Dennis Hopper's Out of the Blue
I should have seen this way before now.  It is a key film in the American New Wave and makes a case for being the final film of the cycle as much as any.  I never thought of Easy Rider, Hopper's first feature as director, as being much from an aesthetic point of view.  But this film possesses an incredible style - specifically its location work,  its graceful movements of the camera, its complex editing rhythms, and its sensitive use of sound.  Dark and disturbing like a David Lynch film but also with echoes of some of the seventies' stronger character work like Five Easy Pieces.    
Frederick Wiseman's Juvenile Court
Because Wiseman likes to leave his films unadorned - long takes, zero non-diegetic music and mostly a static camera - one of the main factors determining a work's impact is the quality of speeches (or conversations) his subjects deliver.  In his works, these speeches tend to be long and his subjects range from being highly intellectual and articulate to having difficulty putting forward coherent sentences.  The interactions Wiseman captures in his exploration of the juvenile court system are powerful and emotionally affecting, and the "speeches" in this work rate alongside his most effective films.

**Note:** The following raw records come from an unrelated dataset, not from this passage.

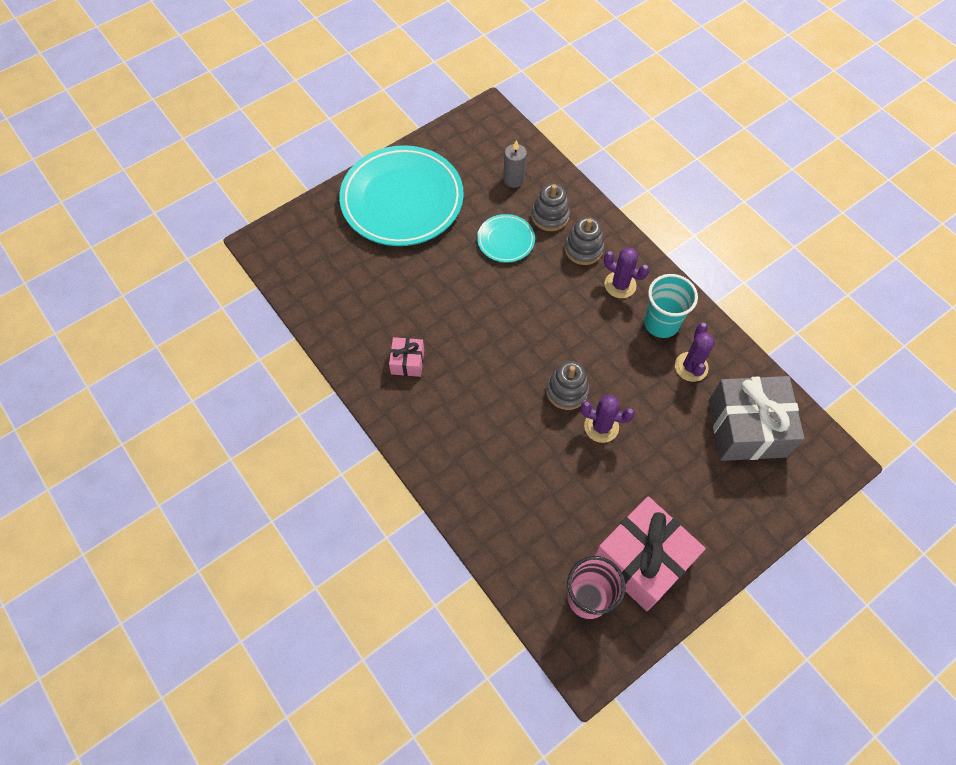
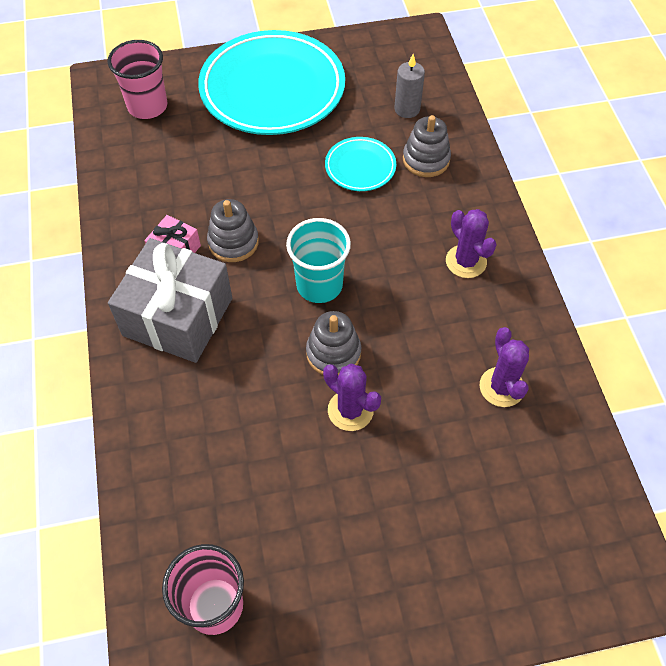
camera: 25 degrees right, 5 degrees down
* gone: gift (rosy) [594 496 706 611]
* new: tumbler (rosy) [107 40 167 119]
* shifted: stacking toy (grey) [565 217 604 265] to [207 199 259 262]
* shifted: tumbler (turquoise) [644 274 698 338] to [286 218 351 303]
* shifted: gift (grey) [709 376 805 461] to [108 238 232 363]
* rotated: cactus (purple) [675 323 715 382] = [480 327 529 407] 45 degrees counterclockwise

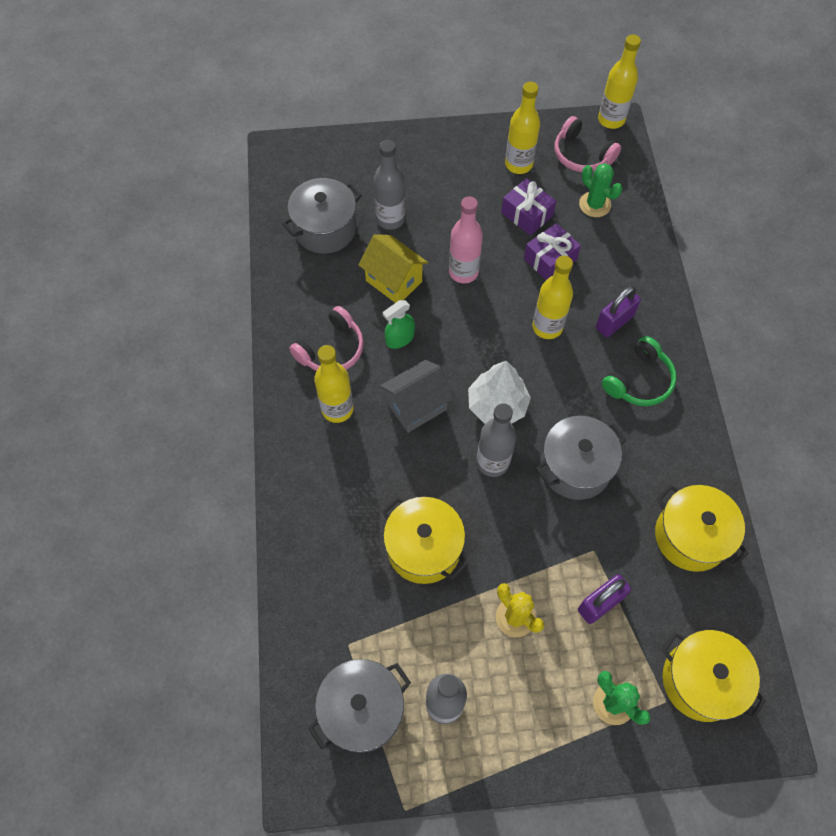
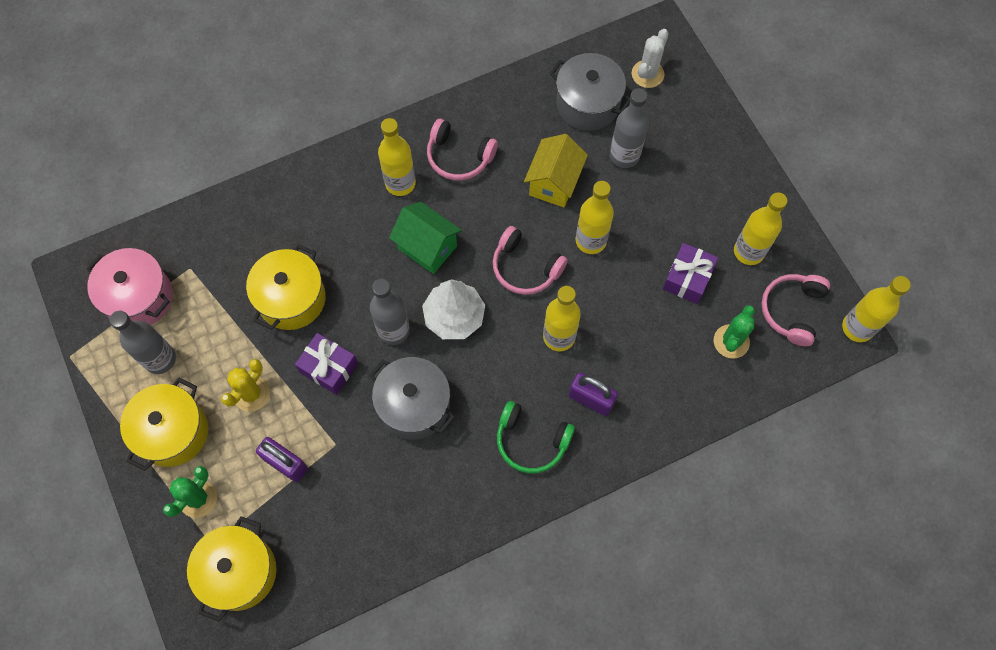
camera: 70 degrees right, 5 degrees up
* gone: spray bottle (emerald) [383 300 415 349]
* new: headset (rosy) [493 226 568 295]
* new: cactus (snow-white) [632 29 669 88]
* shifted: gift (purple) [524 223 581 280] to [295 333 358 395]
* shifted: pot (yellow) [655 484 749 572] to [120 378 208 471]
* repainted: pot (grey) [308 659 411 753] to pot (rosy) [86 248 173 325]
* repainted: toy house (grey) [380 360 454 433] to toy house (emerald) [389 202 462 274]
* repainted: bottle (rosy) [449 196 483 283] to bottle (yellow) [576 181 614 254]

Spike Lee's When the Levees Broke: A Requiem in Four Acts
One of the strongest qualities of Lee's work is the way he repeatedly uses the medium to talk about his anger with the treatment of African-American people in this country.  He sometimes finds dramatic ways to do it and he also often does it by having a strong comedic voice.  And regardless of the type of story Lee is telling, he gives it a flashy cinematic style that makes it all go down a little more easily.  

They say the flip side of anger is sadness.  This doc made for HBO might be the first Lee film I have seen (there are many and I can't claim to have seen them all) that embraces the sadness rather than the anger.  It is also the first Lee film that seems to background style and let the people and events stand for themselves.  As a result, it packs a weighty punch and stands up there with the greatest achievements of his career so far.  
Ahmir "Questlove" Thompson's Summer of Soul
One of those documentaries where the story is so great that it's astounding the footage has sat on the shelf for 50 years.  That in and of itself speaks volumes about the situation of race in this country.  Some of the performances are simply grand from Sly to Mavis Staples to The 5th Dimension.













Leos Carax's Annette
There is real exuberance and a supercharge in Carax's last two fims.  Partly I attribute it to the fact that I cannot think of anyone else in film right now where the work feels as much in an ongoing discourse with the history of cinema.  In the latest, David Lynch looms large.  You feel his influence on the way the young girl Annette looks, who can't help but make you think about the baby in Eraserhead.  You also see it in the way Carax stutters the lights in the beginning and the stylistic device he uses several times that is pure Lynch - the visual separation of body shots that I know you find in Twin Peaks but that I also seem to recall in Lost Highway and Mulholland Dr.  

Carax's cinema could always be looked at as a love letter to the medium and its endless beauty and possibilities.  So it only makes sense that Carax is channeling Lynch, one of the most liberated of filmmakers who continues to defy any claims of cinema's boundaries or imminent death.  

I settled on the phrase above "an ongoing discourse with the history of cinema" because Carax's rear view has always gone farther back than most of his peers who have a hard time citing anything film-wise released before Kubrick's 2001.  Carax in his latest is in a dialogue with the musical, the early Disney films, and as much with the first 50 years of cinema as the last 76.